Friday, October 31, 2003
  The Friday Five would have to go all Halloween on me. I don't know the answers to any of those questions as my last Halloween was close to 25 years ago and my memory sucks. I will say this, though. Halloween was MUCH different when I was a kid. No-one (not even the littlest kid) went trick or treating with their parents. To do so was the height of un-coolness. Even the youngest of us would roam the neighborhood unsupervised until late, late at night, getting candy from strangers. And we LIKED it. Hell we LIVED for it. Halloween was not 'oh lets go to a party' night, it was 'lets get as much candy as we possible can whilst simultaneously running around the block in the pitch dark, chasing each other' night. The candy was not the whole point, least to many of us. The point was being out in the crisp night air, whispering and laughing with each other. Doing something and being somewhere that did not involve our parents. The danger element was part of what made it exciting.

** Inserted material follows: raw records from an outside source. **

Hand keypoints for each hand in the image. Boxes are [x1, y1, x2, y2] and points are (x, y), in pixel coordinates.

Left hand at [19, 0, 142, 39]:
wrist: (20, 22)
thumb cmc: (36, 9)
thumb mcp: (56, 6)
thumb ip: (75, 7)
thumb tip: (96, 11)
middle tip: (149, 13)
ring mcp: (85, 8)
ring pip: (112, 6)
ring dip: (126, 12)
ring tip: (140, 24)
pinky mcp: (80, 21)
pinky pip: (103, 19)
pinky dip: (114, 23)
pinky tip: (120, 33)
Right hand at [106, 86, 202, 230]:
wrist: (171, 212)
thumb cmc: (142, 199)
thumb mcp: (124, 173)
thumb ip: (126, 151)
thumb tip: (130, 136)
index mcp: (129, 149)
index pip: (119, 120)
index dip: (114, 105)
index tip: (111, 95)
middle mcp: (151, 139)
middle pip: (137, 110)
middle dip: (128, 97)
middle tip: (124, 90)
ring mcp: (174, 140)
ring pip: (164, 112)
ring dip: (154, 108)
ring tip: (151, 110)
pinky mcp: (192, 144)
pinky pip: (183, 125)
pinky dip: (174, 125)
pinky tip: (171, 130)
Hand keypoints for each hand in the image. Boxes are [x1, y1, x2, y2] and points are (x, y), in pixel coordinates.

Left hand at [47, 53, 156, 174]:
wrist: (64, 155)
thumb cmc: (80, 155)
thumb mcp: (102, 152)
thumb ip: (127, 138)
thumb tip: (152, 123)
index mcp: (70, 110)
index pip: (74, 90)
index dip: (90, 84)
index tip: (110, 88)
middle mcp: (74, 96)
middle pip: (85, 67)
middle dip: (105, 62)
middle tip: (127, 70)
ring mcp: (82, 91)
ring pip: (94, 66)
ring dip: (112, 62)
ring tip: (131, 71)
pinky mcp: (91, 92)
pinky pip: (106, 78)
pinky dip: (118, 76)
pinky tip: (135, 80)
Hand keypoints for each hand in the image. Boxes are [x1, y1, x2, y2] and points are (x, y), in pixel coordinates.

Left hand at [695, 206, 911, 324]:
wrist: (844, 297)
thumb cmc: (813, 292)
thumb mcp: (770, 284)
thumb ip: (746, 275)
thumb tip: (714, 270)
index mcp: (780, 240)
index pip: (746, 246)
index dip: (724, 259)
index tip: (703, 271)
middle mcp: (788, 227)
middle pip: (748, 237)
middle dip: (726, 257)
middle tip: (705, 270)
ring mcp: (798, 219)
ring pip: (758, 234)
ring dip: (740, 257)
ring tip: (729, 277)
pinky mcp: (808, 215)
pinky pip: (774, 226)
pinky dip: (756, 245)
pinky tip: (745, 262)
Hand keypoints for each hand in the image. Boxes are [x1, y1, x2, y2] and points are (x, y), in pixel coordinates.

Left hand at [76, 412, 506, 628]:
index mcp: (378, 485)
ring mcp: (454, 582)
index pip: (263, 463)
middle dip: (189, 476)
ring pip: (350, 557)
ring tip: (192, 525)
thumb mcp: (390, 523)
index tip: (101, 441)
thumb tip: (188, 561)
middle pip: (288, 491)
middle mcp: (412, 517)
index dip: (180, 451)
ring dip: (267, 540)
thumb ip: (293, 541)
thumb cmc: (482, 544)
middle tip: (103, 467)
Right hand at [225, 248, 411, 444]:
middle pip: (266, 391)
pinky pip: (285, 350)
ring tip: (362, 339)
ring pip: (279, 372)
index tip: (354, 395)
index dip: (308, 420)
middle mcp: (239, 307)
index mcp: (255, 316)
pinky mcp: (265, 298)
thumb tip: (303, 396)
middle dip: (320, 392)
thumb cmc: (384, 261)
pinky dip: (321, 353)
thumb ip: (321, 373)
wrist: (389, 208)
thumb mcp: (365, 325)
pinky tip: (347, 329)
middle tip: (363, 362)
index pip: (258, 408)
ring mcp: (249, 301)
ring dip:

And yes, bad things happened. My brother came home one year, beaten up and missing his candy. Older kids had stolen it and roughed him up. I'm sure he's not the only one that happened to. Yet he still went out the next year, and my mom let him. She realized that you can't protect your kids from every bad thing in life. At some point, you just have to let them go, let them be kids, and pray that things turn out ok in the end. Through almost 15 years of trick or treating, none of us were really hurt. No one we knew was hurt.

I realize most people think 'that was a different time', but It really wasn't. It was the 70's. There was most assuredly as many if not more creeps and weirdos wanting to abduct our kids as there are now. Why do we assume that all our neighbors now, who we know and who know us, will fill our children's sacks with razor blades?? Why do we let this fear of the unknown stop us from letting our kids experience one of the coolest holiday traditions ever? I don't know.

I don't remember what my last Halloween costume was, but I do remember the sound and the feel of dead leaves crunching beneath my feet as I ran in the dark, my candy bag bouncing beside me. I remember the smell of autumn air and the muted laughter as we ran house to house, rang the bell, and asked a stranger for a treat.